Dad always hunted with a 20 gauge. His shotgun was an over-and-under, a beautiful gun brought home from Italy by one of his friends who was stationed there in the military. Dad had the stock customized to fit him perfectly and the barrel shortened. He could bring the lightweight gun up faster on flushing quail than anyone I have ever seen. Most quail he pointed at ended up on our dinner table.
A few years later, I would be armed with a pellet gun and, when I was 11, a single shot .410 gauge shotgun. Finally I would hunt with my grandfather's 20-gauge, but because I was only 7 years old, I was armed only with my eyes. However, they provided me with more satisfaction and memorable images than any successful hunt I have experienced since.
Watching Bell work a field was like watching an artist at a canvas. She followed the covey's path through the field, showing us everywhere they had traveled. Some hunting dogs work hard to please their masters, but I believed Bell enjoyed hunting so much that we came second.
When Bell crouched low to the ground and made frequent stops to search methodically with her nose, my spine tingled. This movement told us that she was close to birds. When she came to a screeching halt, Dad would order her to "Whoa," to keep her from busting the covey.
My job was to kick the brush in front of Bell. As Dad continued to keep the dog on point, I stepped forward to flush the quail hiding in the brush. My first kick produced nothing, but when I turned to kick another spot, a rush of wing beats exploded as 20 or more birds took to the air.
Dad fired both barrels and downed two birds. I kept an eye on the rest of the birds and watched them fly toward the end of the fence row and land near some hedge trees.

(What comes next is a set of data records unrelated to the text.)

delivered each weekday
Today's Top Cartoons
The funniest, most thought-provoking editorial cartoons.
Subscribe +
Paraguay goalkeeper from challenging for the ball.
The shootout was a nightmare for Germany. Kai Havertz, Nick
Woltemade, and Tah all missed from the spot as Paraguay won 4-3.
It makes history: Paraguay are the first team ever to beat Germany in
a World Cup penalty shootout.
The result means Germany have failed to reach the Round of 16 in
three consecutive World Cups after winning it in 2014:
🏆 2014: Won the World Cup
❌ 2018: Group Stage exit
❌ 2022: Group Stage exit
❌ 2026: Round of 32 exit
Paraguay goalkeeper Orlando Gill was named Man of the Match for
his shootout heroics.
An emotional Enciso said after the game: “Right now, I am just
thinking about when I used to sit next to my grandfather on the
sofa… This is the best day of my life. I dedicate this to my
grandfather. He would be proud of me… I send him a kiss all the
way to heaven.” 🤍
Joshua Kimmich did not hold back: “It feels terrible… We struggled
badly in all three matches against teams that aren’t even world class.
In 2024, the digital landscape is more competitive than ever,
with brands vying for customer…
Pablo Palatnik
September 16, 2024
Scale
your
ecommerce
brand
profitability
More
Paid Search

Dad told me to mark the spot, so we could follow them after Bell retrieved the dead birds.
Dad took two more quail from that covey and another two from another covey later that afternoon. He always told me never to overpursue one covey and to try to shoot roosters, because killing hens was like killing a clutch. Dad said he always tried to pick out the black and white striped heads of roosters as a covey rose. At my age and ever since, this has made all the sense in the world.

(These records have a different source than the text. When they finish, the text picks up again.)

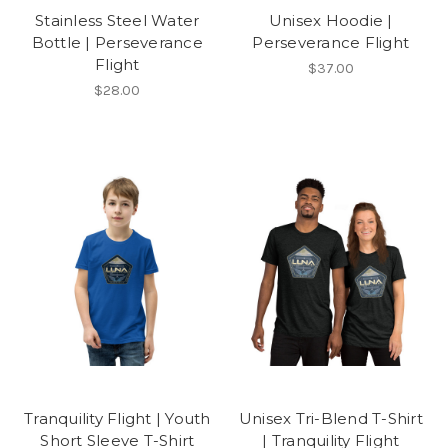
Stainless Steel Water
Unisex Hoodie |
Bottle | Perseverance
Perseverance Flight
Flight
$37.00
$28.00
Tranquility Flight | Youth
Unisex Tri-Blend T-Shirt
Short Sleeve T-Shirt
| Tranquility Flight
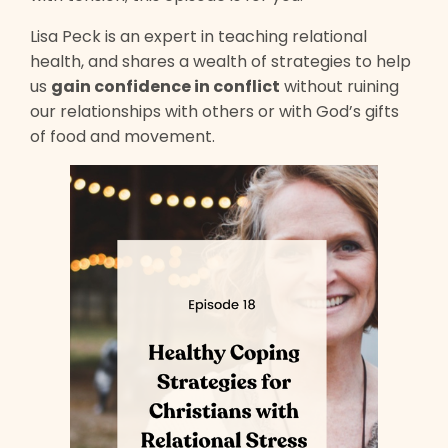
Lisa Peck is an expert in teaching relational
health, and shares a wealth of strategies to help
us
gain confidence in conflict
without ruining
our relationships with others or with God’s gifts
of food and movement.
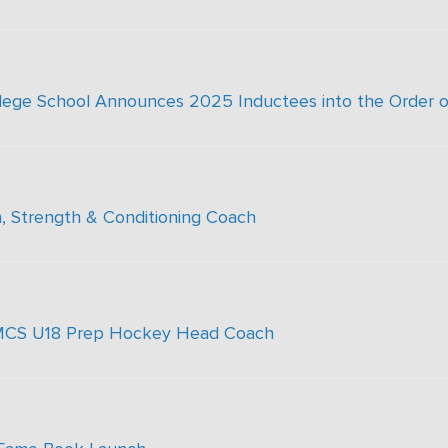
ollege School Announces 2025 Inductees into the Order o
, Strength & Conditioning Coach
 SMCS U18 Prep Hockey Head Coach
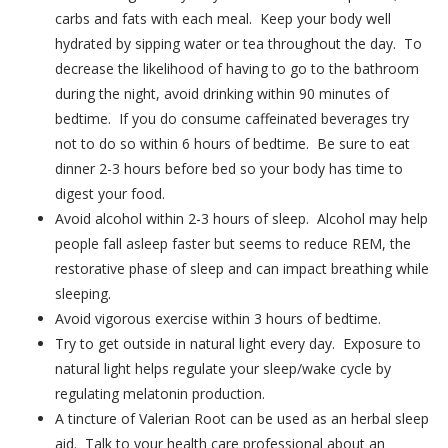
carbs and fats with each meal. Keep your body well
hydrated by sipping water or tea throughout the day. To
decrease the likelihood of having to go to the bathroom
during the night, avoid drinking within 90 minutes of
bedtime. If you do consume caffeinated beverages try
not to do so within 6 hours of bedtime. Be sure to eat
dinner 2-3 hours before bed so your body has time to
digest your food.
Avoid alcohol within 2-3 hours of sleep. Alcohol may help
people fall asleep faster but seems to reduce REM, the
restorative phase of sleep and can impact breathing while
sleeping.
Avoid vigorous exercise within 3 hours of bedtime.
Try to get outside in natural light every day. Exposure to
natural light helps regulate your sleep/wake cycle by
regulating melatonin production.
A tincture of Valerian Root can be used as an herbal sleep
aid. Talk to your health care professional about an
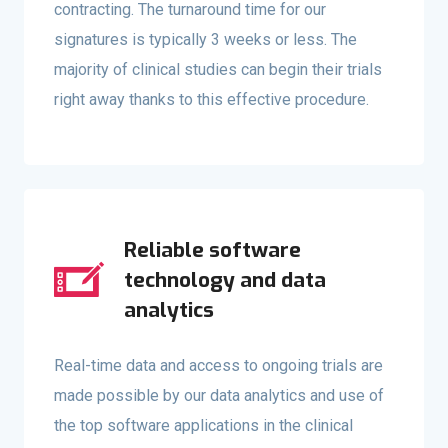
contracting. The turnaround time for our
signatures is typically 3 weeks or less. The
majority of clinical studies can begin their trials
right away thanks to this effective procedure.
Reliable software
technology and data
analytics
Real-time data and access to ongoing trials are
made possible by our data analytics and use of
the top software applications in the clinical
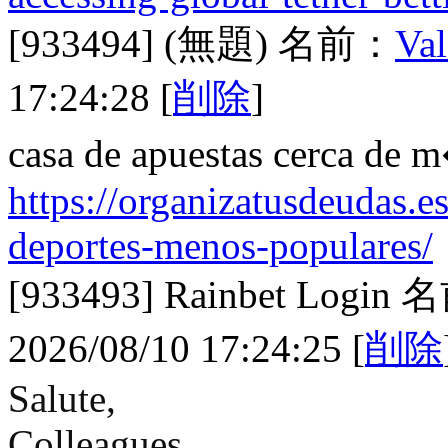
[933494]
(無題)
名前：
Val
17:24:28
[
削除
]
casa de apuestas cerca de 
https://organizatusdeudas.es
deportes-menos-populares/
[933493]
Rainbet Login
名
2026/08/10 17:24:25
[
削除
Salute,
Colleagues.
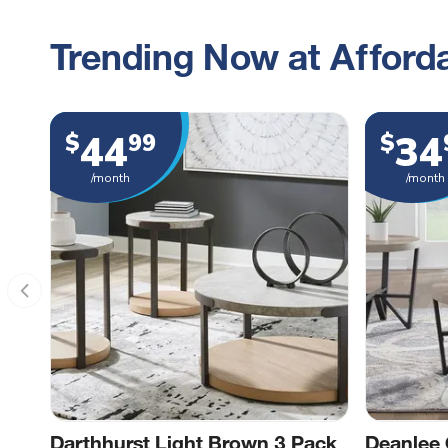
Trending Now at Afforda
44
34
$
99
$
/month
/month
Darthhurst Light Brown 3 Pack
Deanlee 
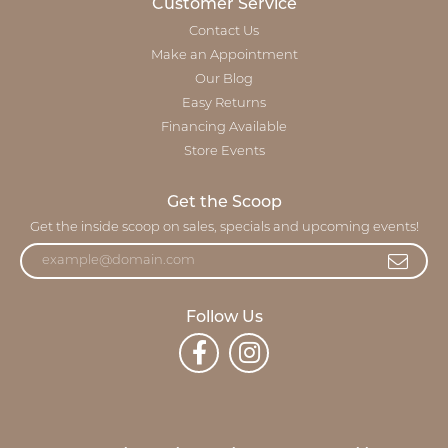
Customer Service
Contact Us
Make an Appointment
Our Blog
Easy Returns
Financing Available
Store Events
Get the Scoop
Get the inside scoop on sales, specials and upcoming events!
Follow Us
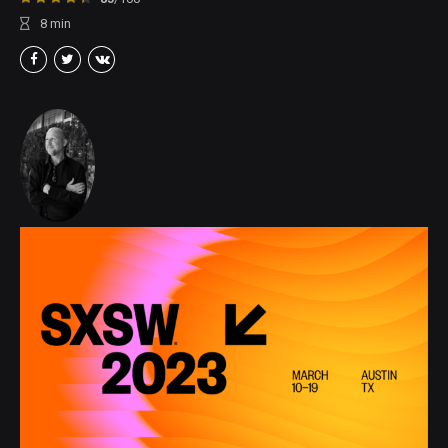
8
min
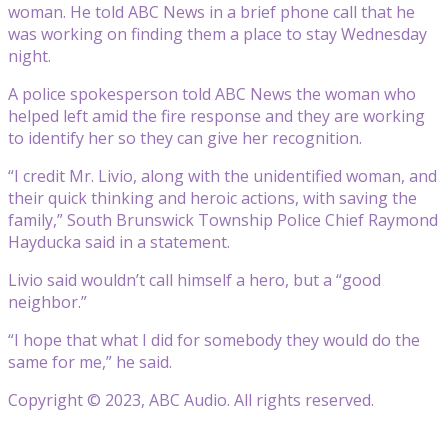
woman. He told ABC News in a brief phone call that he
was working on finding them a place to stay Wednesday
night.
A police spokesperson told ABC News the woman who
helped left amid the fire response and they are working
to identify her so they can give her recognition.
“I credit Mr. Livio, along with the unidentified woman, and
their quick thinking and heroic actions, with saving the
family,” South Brunswick Township Police Chief Raymond
Hayducka said in a statement.
Livio said wouldn’t call himself a hero, but a “good
neighbor.”
“I hope that what I did for somebody they would do the
same for me,” he said.
Copyright © 2023, ABC Audio. All rights reserved.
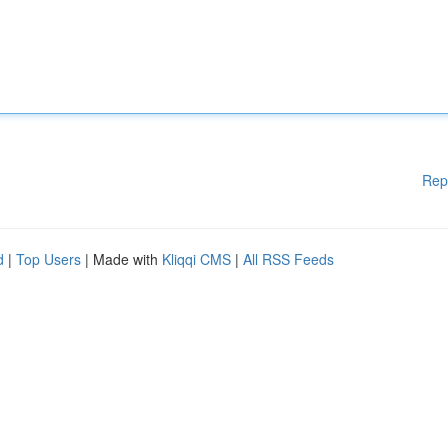
Rep
d
|
Top Users
| Made with
Kliqqi CMS
|
All RSS Feeds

My dad and I watched the setting sun paint the sky over the McNabb farm with shades of red, orange, pink and purple. We sat and listened to the quail calling out to others who had been separated from the covey. The lost birds would return a call of "bob-white" as they regrouped.
"Quail need each other," Dad said. "They depend on one another to survive." He told me how the warmth of several quail together kept the covey from freezing overnight in cold temperatures. "That's teamwork, Son," he said. "It's like family taking care of family."
Bell sat next to us, licking her paws, which the miles of ground she had covered had made tender. Later we would feed her well and tend to her scratches and cuts.
I looked closely at one of the birds Dad had shot and was amazed by the colors that allowed it to blend perfectly with its natural surroundings. Dad would clean and dress the birds when we got home, and I would have bet my piggybank that these quail would be on the family dinner table Thanksgiving Day.
Bell died before I was old enough to hunt quail behind her, but my dad and I shared many other hunts behind other bird dogs. That special day, however, stands out. Whatever else happened in the world in 1974, my memories of that year will always be of our Thanksgiving quail hunt.
I thank that hunt and similar ones for instilling values in me that would shape my future. The days spent with my father and Bell in the field and the early exposure to hunting and conservation launched me into a career as a conservation agent. I now believe that in the performance of my duties I am helping ensure that other families can grow closer together and build their own treasure of outdoor memories.